Dugaan Kasus BBM Oplosan Dalam Tahap Uji Klinis, Kadek: Kita Tunggu Hasilnya

0
131
Dugaan Kasus BBM Oplosan Dalam Tahap Uji Klinis, Kadek: Kita Tunggu Hasilnya
Foto : Tim Intelrem 162/WB telah mengamankan sebuah truk yang diduga mengisi Bahan Bakar Minyak (BBM) oplosan di Pom Bensin Pertamina 54-832-07 Jalan Sandubaya Mandalika, Bertais, Kecamatan Sandubaya Kota Mataram, pada Rabu 13 April 2022.

barbareto.com | Dugaan kasus pengisian Bahan Bakar Minyak (BBM) oplosan di Pom Bensin Pertamina Bertais, Sandubaya Kota Mataram terus berproses.

Bahkan saat ini sedang dilakukan Uji Klinis untuk memastikan apakah benar BBM tersebut oplosan dari BBM yang di subsidi.

Dijelaskan Kasat Reskrim Polresta Mataram, Kompol Kadek Adi Budi Astawa, pihaknya akan melakukan tindak lanjut penyidikan saat hasil uji klinis dari BBM tersebut keluar.

“Jum’at pagi kami sudah kirim ke Depo Pertamina, kemungkinan keluar hasilnya Senin pagi,” terang Kadek Sabtu 16 April 2022.

Sementara sambung Kadek, pihaknya di Polresta Mataram tetap melakukan pemantauan dan pengawasan terhadap ketersediaan stok BBM di masyarakat. Hal tersebut dilakukan sesuai dengan arahan Kapolda NTB.

“Sesuai arahan bapak Kapolda, kami melibatkan jajaran Babinkamtibmas yang ada, untuk memastikan ketersediaan stok BBM sampai dengan lebaran nanti,” imbuhnya.

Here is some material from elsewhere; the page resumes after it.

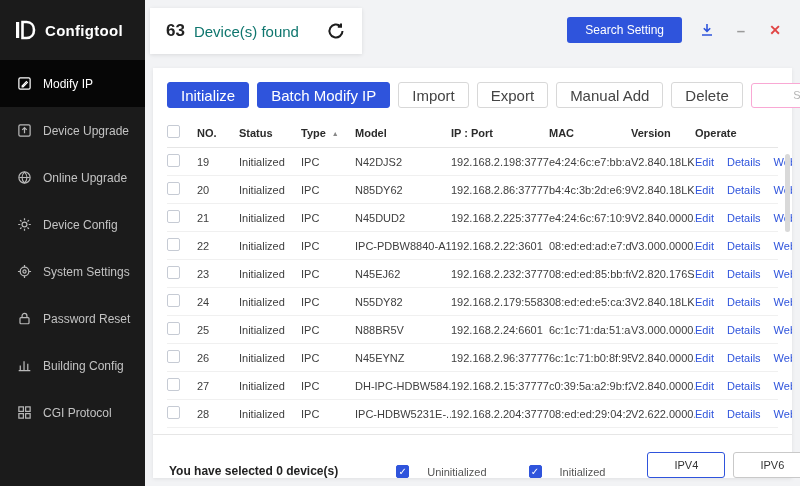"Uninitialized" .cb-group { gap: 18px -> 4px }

Baca juga : Acuhkan Surat Edaran, Sejumlah SPBU di Lombok Tengah Masih Layani Pembelian Pertalite Dengan Jerigen

Informasi dihimpun sebelumnya, Tim Intelrem 162/WB telah mengamankan sebuah truk yang diduga mengisi Bahan Bakar Minyak (BBM) oplosan di Pom Bensin Pertamina 54-832-07 Jalan Sandubaya Mandalika, Bertais, Kecamatan Sandubaya Kota Mataram, pada Rabu 13 April 2022.

Saat diamankan, truk berwarna kuning dengan warna bak merah yang dikendarai oleh A asal Lombok Barat tersebut tengah mengisi BBM.

Namun BBM yang diisi tersebut tidak ke tangki truk itu sendiri, melainkan ke tangki yang sudah disediakan di dalam bak truk tersebut.

Diduga, pemilik truk tersebut mengoplos dua jenis BBM, yakni dengan membeli dua jenis BBM berbeda dengan jumlah yang sama dan dijadikan menjadi satu. BBM yang dioplos tersebut berjenis dexlite dan solar.

Berdasarkan informasi sementara, pelaku seringkali melakukan hal yang sama. Dan sering dilakukan pengisian pada malam harinya.

Dari hasil pemeriksaan dilapangan, ditemukan bahwa Nozle Pertamina memasukkan BBM melalui tangki kendaraan secara normal, namun BBM tersebut didorong menuju tiga tangki plastik dengan kapasitas masing-masing 1.000 liter, dengan mesin yang dimodifikasi khusus terpasang didalam tangki BBM kendaraan.